MUCİZELER Sa’d (ö. 792/1389) “Şerhu’n-Nesefî”de konu ile ilgili olarak bazı hususları belirtip ardından da bu konudaki hadislerin mütevatir olduğunu aynen şöyle anlatmaktadır:
“Hz. Muhammed (s.a.v)’in peygamberliğine gelince, O, hem peygamberlik davasında bulunmuş -O’nun peygamberlik davasında bulunduğu tevatürle sabittir- ve hem de mucizeler göstermiştir… Hz. Peygamber (s.a.v)’den harikulade hususları gösterdiği nakledilmiştir. Gösterilen mucizeler ile ilgili nakiler, -bu çeşit nakiller hernekadar teferruat itibariyle ahad olsa bile- ortak noktalar itibariyle tevatür derecesine ulaşmıştır. Hz. Ali (r.anh)’ın cesareti ile Hatem et-Tâî’nin cömertliği gibi. Şüphe yok ki, teferruat yönünden ahad olsa da, bunlardan her biri tevatürle sabit olmuştur. Bunlarla ilgili hususlar, “Siyer” kitaplarında geçmektedir.”
Kadı İyâz (ö. 544/1149) “Şifâ”da bazı imamlardan naklen der ki: “Mucizeler ve harikulade olaylardan herhangi biri, kesin bir bilgiye ulaşmasa bile, Hz. Peygamber (s.a.v)in eliyle meydana gelmiştir. Bu nedenle de toplu olarak bunu vermektedir.”
Şihâb (ö. 1069/1659) Kadı İyâz’ın “Şifâ” adlı kitabına yaptığı şerhte der ki: “’Toplu olarak’ ifadesi, ‘bu hadislerin toplamı’ anlamına gelmektedir. Bu ise, manevi mütevatir diye adlandırılmıştır.”
(Suyûtî) “Metâliu’l-Musirrât”da konu ile ilgili olarak şöyle der: “Her nekadar Hz. Peygamber (s.a.v)’in şahsi özellikleri ile ilgili bütün mucizeler, mütevatir olmasa bile, Hz. Peygamber (s.a.v)’in (peygamberlik davası ile ilgili) bu mucizesi, manevi mütevatirdir. (Buradaki) ortak nokta, rivayetlerin teferruatı arasında yer almaktadır.”

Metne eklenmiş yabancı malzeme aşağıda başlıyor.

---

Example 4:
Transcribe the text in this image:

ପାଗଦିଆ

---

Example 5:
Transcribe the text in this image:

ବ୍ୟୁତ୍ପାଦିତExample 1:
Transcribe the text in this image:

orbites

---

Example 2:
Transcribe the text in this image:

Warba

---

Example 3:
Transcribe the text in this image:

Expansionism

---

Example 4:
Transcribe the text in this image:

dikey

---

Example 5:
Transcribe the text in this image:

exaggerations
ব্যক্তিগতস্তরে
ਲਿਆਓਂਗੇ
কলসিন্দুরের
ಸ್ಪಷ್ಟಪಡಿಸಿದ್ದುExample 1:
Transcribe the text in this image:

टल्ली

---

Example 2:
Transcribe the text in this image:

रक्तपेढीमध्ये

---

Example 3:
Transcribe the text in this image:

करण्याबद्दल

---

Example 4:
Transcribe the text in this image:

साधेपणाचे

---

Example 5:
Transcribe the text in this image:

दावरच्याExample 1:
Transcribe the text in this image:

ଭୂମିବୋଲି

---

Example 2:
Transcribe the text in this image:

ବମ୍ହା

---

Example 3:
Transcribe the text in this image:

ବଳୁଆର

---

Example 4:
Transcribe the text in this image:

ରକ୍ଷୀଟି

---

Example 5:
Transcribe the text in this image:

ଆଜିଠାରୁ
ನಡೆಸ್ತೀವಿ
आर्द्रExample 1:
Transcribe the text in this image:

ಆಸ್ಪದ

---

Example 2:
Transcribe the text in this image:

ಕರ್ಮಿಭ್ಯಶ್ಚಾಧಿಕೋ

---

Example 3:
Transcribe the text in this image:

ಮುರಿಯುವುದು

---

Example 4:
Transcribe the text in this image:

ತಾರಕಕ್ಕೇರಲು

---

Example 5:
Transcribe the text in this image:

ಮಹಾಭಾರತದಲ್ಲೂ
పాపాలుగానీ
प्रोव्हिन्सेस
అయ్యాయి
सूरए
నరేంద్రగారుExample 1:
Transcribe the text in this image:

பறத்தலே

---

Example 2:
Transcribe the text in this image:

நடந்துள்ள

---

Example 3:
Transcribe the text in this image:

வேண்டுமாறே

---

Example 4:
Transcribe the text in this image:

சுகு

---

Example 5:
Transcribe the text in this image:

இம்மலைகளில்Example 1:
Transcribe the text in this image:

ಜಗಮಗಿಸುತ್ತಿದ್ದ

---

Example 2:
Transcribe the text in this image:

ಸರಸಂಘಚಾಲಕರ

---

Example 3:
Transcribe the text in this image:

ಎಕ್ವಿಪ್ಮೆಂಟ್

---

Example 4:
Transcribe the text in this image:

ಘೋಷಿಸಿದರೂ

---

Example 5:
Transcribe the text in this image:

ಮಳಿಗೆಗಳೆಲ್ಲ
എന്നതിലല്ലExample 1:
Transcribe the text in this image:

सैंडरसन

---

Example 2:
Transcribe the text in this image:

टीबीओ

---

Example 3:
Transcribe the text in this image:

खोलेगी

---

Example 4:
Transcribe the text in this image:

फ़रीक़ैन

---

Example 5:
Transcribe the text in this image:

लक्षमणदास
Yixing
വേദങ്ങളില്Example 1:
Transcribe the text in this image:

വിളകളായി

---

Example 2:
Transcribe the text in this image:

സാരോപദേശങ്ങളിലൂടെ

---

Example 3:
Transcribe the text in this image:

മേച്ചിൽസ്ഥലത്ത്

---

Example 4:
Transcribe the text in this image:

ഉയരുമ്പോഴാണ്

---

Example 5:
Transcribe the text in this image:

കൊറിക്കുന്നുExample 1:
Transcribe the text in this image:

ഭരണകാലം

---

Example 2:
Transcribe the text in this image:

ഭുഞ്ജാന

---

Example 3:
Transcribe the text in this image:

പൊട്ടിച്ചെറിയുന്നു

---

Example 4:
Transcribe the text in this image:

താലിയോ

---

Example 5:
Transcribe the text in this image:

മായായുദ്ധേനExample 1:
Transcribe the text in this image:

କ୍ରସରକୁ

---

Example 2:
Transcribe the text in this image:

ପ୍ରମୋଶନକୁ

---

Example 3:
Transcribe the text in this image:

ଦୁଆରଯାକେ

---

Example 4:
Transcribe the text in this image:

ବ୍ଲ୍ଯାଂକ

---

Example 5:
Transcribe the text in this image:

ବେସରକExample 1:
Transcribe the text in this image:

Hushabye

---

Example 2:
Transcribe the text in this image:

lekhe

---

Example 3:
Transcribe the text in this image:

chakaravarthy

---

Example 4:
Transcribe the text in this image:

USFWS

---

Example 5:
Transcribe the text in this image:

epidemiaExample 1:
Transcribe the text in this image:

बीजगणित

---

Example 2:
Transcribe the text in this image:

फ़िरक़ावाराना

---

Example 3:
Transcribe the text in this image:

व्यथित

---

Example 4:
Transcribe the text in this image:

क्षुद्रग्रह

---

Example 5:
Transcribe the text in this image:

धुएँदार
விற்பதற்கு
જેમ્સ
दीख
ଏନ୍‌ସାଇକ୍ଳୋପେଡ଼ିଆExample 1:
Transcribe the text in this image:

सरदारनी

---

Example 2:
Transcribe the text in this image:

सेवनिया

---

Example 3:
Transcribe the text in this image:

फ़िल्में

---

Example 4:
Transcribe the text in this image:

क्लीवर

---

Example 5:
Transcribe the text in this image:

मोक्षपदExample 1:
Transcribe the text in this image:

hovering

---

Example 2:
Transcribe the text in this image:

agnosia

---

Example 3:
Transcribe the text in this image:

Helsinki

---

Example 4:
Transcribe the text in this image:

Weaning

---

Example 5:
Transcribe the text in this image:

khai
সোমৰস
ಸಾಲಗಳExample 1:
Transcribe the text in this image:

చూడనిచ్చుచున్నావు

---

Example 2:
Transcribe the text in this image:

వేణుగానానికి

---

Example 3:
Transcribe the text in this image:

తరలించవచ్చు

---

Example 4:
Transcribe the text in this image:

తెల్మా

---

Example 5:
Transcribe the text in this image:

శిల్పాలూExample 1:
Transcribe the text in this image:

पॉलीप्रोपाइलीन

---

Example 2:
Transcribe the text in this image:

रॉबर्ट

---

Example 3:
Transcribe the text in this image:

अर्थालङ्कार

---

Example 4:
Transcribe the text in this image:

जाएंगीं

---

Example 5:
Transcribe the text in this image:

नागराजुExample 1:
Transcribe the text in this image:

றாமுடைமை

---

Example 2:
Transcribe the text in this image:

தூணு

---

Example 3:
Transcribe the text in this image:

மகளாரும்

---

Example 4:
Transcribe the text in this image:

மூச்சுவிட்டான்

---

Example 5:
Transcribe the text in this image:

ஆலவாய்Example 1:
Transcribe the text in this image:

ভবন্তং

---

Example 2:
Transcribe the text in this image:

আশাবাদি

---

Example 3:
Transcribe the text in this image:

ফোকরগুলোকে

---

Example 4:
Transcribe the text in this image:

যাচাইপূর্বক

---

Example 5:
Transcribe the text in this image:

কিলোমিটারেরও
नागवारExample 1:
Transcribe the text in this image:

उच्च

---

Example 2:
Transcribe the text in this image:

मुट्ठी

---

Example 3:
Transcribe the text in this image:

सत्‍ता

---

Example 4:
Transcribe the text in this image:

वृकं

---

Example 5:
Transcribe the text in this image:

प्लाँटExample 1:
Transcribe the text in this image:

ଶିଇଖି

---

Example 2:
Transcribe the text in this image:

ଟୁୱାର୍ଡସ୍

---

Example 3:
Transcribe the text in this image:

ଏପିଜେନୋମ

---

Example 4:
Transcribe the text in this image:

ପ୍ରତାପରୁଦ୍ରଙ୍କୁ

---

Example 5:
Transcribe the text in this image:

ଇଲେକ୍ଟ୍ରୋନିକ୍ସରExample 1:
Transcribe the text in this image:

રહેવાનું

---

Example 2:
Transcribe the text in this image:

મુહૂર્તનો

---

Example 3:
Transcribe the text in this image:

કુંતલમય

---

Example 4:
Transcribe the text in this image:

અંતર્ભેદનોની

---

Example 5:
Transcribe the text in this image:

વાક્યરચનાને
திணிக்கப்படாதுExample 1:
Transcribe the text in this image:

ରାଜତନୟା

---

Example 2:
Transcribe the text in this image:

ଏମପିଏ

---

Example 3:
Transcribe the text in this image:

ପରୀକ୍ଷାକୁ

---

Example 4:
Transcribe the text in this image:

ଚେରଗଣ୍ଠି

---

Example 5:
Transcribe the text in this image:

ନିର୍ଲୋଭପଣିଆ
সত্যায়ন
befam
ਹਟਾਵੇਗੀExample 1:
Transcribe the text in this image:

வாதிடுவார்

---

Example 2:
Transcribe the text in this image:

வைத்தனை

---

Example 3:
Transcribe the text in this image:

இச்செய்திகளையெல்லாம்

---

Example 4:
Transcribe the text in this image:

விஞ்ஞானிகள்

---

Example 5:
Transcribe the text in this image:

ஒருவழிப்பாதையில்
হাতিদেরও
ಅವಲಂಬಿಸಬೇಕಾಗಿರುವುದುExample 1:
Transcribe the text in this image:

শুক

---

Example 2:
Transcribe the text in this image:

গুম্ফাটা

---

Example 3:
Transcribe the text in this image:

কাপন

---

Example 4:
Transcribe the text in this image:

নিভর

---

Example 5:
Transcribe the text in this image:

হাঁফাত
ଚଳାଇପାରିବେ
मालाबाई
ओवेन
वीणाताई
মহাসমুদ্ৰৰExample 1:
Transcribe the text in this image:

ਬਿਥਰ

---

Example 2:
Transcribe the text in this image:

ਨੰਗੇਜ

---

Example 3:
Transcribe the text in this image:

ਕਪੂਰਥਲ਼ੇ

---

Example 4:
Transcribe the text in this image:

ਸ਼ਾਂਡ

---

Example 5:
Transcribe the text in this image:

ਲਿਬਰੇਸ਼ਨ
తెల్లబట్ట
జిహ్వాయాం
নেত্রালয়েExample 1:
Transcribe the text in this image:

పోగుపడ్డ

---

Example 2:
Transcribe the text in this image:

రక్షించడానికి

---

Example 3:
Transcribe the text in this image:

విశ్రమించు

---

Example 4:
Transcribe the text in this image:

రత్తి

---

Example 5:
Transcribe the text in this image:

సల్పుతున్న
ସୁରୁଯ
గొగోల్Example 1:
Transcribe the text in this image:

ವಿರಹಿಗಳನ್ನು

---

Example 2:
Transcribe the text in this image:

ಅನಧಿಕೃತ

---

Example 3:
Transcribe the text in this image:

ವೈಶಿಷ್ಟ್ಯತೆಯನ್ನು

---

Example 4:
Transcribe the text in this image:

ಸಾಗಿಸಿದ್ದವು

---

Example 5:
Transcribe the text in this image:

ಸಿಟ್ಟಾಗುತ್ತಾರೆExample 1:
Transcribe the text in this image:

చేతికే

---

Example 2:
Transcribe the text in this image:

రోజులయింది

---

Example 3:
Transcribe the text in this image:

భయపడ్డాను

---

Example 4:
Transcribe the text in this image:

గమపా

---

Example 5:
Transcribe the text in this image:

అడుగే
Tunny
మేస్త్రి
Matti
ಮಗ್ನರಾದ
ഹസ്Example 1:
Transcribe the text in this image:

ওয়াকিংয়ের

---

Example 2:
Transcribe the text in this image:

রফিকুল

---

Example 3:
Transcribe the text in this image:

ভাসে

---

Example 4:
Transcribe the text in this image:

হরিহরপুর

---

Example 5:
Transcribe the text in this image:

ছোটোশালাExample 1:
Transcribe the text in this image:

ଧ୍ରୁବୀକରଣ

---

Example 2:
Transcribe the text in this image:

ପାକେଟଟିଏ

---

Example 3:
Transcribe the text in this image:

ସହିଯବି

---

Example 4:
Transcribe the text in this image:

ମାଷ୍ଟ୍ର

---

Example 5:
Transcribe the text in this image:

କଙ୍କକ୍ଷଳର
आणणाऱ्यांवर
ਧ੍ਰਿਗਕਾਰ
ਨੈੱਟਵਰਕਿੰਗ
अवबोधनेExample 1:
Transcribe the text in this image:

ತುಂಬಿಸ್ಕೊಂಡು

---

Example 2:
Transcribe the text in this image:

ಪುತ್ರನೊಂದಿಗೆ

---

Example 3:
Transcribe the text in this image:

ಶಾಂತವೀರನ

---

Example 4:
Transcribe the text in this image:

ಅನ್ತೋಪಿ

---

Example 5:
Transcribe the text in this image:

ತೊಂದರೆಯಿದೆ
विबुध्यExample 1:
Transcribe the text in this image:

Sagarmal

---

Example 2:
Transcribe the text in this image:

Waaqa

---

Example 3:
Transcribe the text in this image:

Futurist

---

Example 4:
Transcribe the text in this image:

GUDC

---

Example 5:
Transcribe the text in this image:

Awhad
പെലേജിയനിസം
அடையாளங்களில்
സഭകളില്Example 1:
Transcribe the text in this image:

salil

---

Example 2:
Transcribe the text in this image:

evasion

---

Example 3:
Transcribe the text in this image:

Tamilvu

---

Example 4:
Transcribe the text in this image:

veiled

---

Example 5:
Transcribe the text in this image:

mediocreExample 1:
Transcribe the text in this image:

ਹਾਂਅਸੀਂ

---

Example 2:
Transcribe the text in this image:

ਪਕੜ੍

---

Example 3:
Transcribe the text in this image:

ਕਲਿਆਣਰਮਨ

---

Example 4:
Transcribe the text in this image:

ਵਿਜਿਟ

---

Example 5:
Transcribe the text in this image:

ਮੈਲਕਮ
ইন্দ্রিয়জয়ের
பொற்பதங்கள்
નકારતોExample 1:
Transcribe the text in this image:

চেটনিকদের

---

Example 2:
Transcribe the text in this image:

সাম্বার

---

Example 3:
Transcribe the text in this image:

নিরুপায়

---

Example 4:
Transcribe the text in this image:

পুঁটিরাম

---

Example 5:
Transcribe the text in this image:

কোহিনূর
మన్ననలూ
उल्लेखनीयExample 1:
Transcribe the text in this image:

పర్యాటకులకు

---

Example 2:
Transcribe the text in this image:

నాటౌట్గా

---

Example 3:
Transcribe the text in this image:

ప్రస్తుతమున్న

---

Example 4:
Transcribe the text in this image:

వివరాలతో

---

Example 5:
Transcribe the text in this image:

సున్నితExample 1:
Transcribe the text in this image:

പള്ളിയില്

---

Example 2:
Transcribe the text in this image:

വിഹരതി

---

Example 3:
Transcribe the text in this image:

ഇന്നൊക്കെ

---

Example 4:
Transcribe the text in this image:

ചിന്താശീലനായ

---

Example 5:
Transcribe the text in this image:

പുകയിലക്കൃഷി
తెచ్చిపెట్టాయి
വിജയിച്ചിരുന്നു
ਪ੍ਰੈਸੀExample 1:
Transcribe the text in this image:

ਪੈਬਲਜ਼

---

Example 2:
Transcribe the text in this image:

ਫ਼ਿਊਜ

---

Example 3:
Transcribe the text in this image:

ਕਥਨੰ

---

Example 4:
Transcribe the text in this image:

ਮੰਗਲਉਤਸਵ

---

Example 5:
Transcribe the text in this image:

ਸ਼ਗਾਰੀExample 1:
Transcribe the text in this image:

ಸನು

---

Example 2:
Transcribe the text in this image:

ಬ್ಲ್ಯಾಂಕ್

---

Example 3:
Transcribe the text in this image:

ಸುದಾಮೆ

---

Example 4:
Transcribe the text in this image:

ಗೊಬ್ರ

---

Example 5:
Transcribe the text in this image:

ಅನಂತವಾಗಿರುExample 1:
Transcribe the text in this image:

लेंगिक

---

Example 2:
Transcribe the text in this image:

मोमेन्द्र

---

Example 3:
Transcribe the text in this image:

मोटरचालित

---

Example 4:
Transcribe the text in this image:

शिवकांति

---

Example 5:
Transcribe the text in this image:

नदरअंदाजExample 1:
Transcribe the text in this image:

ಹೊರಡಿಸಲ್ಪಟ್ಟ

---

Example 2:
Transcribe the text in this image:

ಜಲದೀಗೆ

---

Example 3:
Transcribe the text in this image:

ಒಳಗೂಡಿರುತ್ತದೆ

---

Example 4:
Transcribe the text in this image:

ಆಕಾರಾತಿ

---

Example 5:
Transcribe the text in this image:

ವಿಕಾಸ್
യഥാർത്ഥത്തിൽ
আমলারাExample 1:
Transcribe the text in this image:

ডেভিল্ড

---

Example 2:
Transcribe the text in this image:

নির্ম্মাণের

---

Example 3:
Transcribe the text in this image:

İleride de geleceği üzere, (Hz. Peygamber’in mucizeleri iki kısma ayrılır: BirincisiHz. Peygamber (s.a.v)’in, hem zatı ve hem de kişisel özellikleri ile ilgili mucizelerdir. Bunların bazısı, mütevatirdir.
(İkincisiKesin olarak bilinip bize tevatür yolu ile ulaşan mucizelerdir. Hz. Peygamber (s.a.v)’in bu tür mucizeleri getirmesin de, göstermesinde ve peygamberlik davasını bu tür mucizelerin kanıtıyla delil getirmesinde herhangi bir görüş ayrılığı ve şüphe yoktur. Mucize olarak, öncesinde ve sonrasında bir benzerinin daha bulunmadığı ‘Kur’an Mucizesi’, sana yeter ve artar bile.
Kadı İyâz’ın “Şifâ”’da konu ile ilgili olarak der ki: “Bu tür mucizeleri, bilinçli bir şekilde inatla inkar eden kimse, efendimiz Hz. Muhammed (s.a.v)’in dünyadaki varlığını inkar etmiş gibi olur.”